In this small pantheon, Cage experimented with radio first. His works Radio Music and Speech and from 1955 and 1956 respectively. His work Imaginary Landscape No. 4 was actually from 1951 and was composed for 12 radios. But his first radio-based composition was from 1942 "Credo in US" which was scored for a pianist, two percussionists and a fourth performer operating a radio and phonograph. [SOURCE]
Firstly, Kurzwellen is German for "Shortwaves." So the title is a reference to the instrumentation. The worked debuted on May 5th, 1968 in the television studios of Radio Bremen. Bremen only began broadcasting in 1945 during the post-war Allied occupation of Germany, originally on 6190kHz. The station was under American command. In 1949 it's management was handed over to ARD, (German Public Radio). It's appropriate then that Radio Bremen transmitted on 936kHz medium wave until March of 2010.
Kurzwellen is part of a series of works by Stockhausen dating from the 1960s that he called "process" compositions. It was a focus on form over content. In the sheet music he used plus, minus, and equal symbols instead of standard notation. The plus means higher or longer (in duration) or louder or more rhythmic segments; minus means lower or shorter or softer or fewer segments; the equal sign just means no change. So the instruction requires some interpretation. Unsurprisingly even the 1968 and 1969 recordings differ greatly. Today's avant garde enthusiasts still debate their relative merits. [LINK]

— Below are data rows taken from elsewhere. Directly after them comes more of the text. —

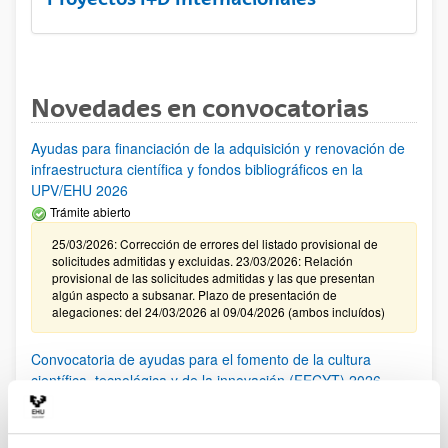
Novedades en convocatorias
Ayudas para financiación de la adquisición y renovación de
infraestructura científica y fondos bibliográficos en la
UPV/EHU 2026
Trámite abierto
25/03/2026: Corrección de errores del listado provisional de
solicitudes admitidas y excluidas. 23/03/2026: Relación
provisional de las solicitudes admitidas y las que presentan
algún aspecto a subsanar. Plazo de presentación de
alegaciones: del 24/03/2026 al 09/04/2026 (ambos incluídos)
Convocatoria de ayudas para el fomento de la cultura
científica, tecnológica y de la innovación (FECYT) 2026
Abierto el plazo de presentación: 01/07/2026 - 16/09/2026 13:00
Plazo interno para envío documentación: propuestas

It is widely assumed that Stockhausen got the idea of using radios from Cage, though their implementations were different. All of their radio works were dependent on random, unrepeatable inputs from radios. By the 1960s Cage had moved on to different instrumentation entirely. Stockhausen stuck with it and his next three works also features shortwave radio: Spiral, Pole and Expo. His experiments were well-received and he was appointed Professor of Composition at the Hochschule für Musik Köln in 1971, where he taught until 1977. He died in 2007.